### 抜粋した本文
* * * * * * * * *
図1に本発明の解析方法を実行可能な解析装置の一実施形態を示す。図1の解析装置は、質量スペクトル測定装置11と、質量スペクトル測定装置11で検出したデータを収集し解析するCPU(計算機本体)12と、その結果を表示する表示装置13と、各過程の実行に必要な条件を入力するための入力装置14とを含む。CPU12は、以下に説明するプログラム1および2を、ハードディスク、またはCD−ROM等の記録媒体から読み込むことによって、本発明の解析方法を実行する。
【0013】
質量測定装置11の種類について特に制限はないが、測定対象が高分子試料である場合は、マトリックス支援レーザー脱離イオン化法(MALDI)を用いた質量スペクトル測定装置を用いることができる。
【0014】
図2に、本発明における解析の流れを模式的に示す。
* * * * * * * * *
### 実施する作業
a) 解析装置の本文について、「図1に本発明の解析方法を実行」から「本発明の解析方法を実行する。」までのすべてを一字も変えずに写し取ってください。
b) 解析装置の本文の最後の文に続けて、その先を書き進めること。
データは今回の作業では一切使わない。

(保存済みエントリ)
* * * * * * * * *
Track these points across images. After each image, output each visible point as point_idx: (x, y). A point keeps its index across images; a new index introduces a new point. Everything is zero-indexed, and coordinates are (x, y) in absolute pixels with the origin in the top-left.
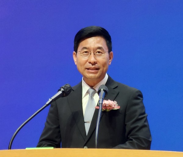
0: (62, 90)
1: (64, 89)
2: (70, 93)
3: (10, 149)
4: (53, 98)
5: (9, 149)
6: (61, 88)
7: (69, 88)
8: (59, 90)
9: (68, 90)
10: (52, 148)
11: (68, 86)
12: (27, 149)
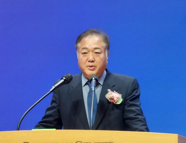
* * * * * * * * *
### 各作業の結果
a)
図1に本発明の解析方法を実行可能な解析装置の一実施形態を示す。図1の解析装置は、質量スペクトル測定装置11と、質量スペクトル測定装置11で検出したデータを収集し解析するCPU(計算機本体)12と、その結果を表示する表示装置13と、各過程の実行に必要な条件を入力するための入力装置14とを含む。CPU12は、以下に説明するプログラム1および2を、ハードディスク、またはCD−ROM等の記録媒体から読み込むことによって、本発明の解析方法を実行する。

b)
質量スペクトル測定装置11によって検出されたデータは、質量スペクトルの複数のピークの組、すなわち質量数(m)と強度(a)の複数の組(m1,a1)、(m2,a2).....(mn,an)からなる。質量数は、通常、質量数既知の標準試料で他の物理量と関連付けられている。そこで、例えば飛行時間法の質量スペクトル測定装置では、予め飛行時間から各ピークの分子量を計算し、分子量と強度との複数の組にしてから、以下の解析に用いることができる。
【0015】
解析者は、入力装置14により解析の対象とする範囲を入力し、CPU12は入力装置14からの入力値に基づいて、データの解析対象範囲を選択する(過程(a))。例えば、マトリックス支援レーザー脱離イオン化質量分析法では、マトリックス成分(イオン化を容易にする追加成分であり、測定対象ではない)のピークが含まれる範囲を除いて、解析したい範囲を選ぶことができる。また、対象試料のピークが存在しない質量数の領域を含めて測定している場合に、その領域を除いて範囲を選ぶことや、ピークが存在している領域の一部の範囲のみを選ぶことなども可能である。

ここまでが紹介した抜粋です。